Text passage Start Marker

Homework 4: Sentiment Analysis - Task 2
----

Names 
----
Names: Kaan Tural, Arinjay Singh

Task 2: Train a Naive Bayes Model (30 points)
----

Using `nltk`'s `NaiveBayesClassifier` class, train a Naive Bayes classifier using a Bag of Words as features.
https://www.nltk.org/_modules/nltk/classify/naivebayes.html 

Naive Bayes classifiers use Bayes’ theorem for predictions. Naive Bayes can be a good baseline for NLP applications in particular. You can use it as a baseline for your project!

In [6]:
# our utility functions
# RESTART your jupyter notebook kernel if you make changes to this file
import sentiment_utils as sutils

# nltk for Naive Bayes and metrics
import nltk
import nltk.classify.util
from nltk.metrics.scores import (precision, recall, f_measure, accuracy)
from nltk.classify import NaiveBayesClassifier

# some potentially helpful data structures from collections
from collections import defaultdict, Counter

# so that we can make plots
import matplotlib.pyplot as plt
# if you want to use seaborn to make plots
import seaborn as sns

[nltk_data] Downloading package punkt to /Users/turalk/nltk_data...
[nltk_data]   Package punkt is already up-to-date!


In [4]:
# define constants for the files we are using
TRAIN_FILE = "movie_reviews_train.txt"
DEV_FILE = "movie_reviews_dev.txt"

In [9]:
# load in your data and make sure you understand the format
# Do not print out too much so as to impede readability of your notebook
train_tups = sutils.generate_tuples_from_file(TRAIN_FILE)
dev_tups = sutils.generate_tuples_from_file(DEV_FILE)

In [11]:
# set up a sentiment classifier using NLTK's NaiveBayesClassifier and 
# a bag of words as features
# take a look at the function in lecture notebook 7 (feel free to copy + paste that function)
# the nltk classifier expects a dictionary of features as input where the key is the feature name
# and the value is the feature value

# need to return a dict to work with the NLTK classifier
# Possible problem for students: evaluate the difference 
# between using binarized features and using counts (non binarized features)

Text passage End Marker
Data extract Start Marker

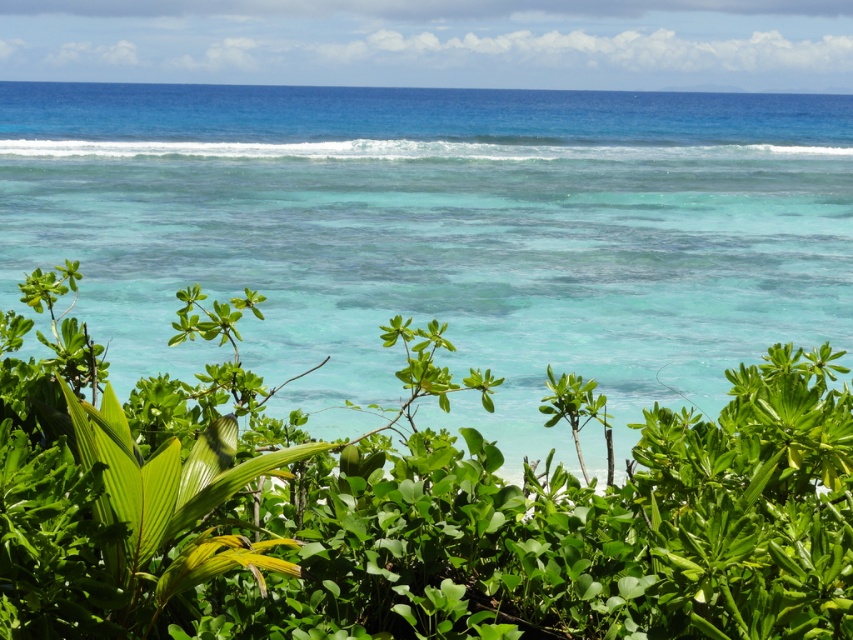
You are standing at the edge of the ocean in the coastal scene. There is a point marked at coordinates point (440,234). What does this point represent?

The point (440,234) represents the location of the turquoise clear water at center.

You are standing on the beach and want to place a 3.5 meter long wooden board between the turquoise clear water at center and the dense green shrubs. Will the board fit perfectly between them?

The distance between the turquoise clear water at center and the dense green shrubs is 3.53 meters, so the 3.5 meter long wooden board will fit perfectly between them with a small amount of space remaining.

Data extract End Marker

Exercise instructions →
Rewrite the paragraph of the sentiment analysis homework that begins "Naive Bayes classifiers use" as a short bulleted list, keeping its main facts.

Response →
- Naive Bayes classifiers make predictions using Bayes' theorem.
- Naive Bayes can be a good baseline, particularly for NLP applications.
- It can serve as a baseline for your project.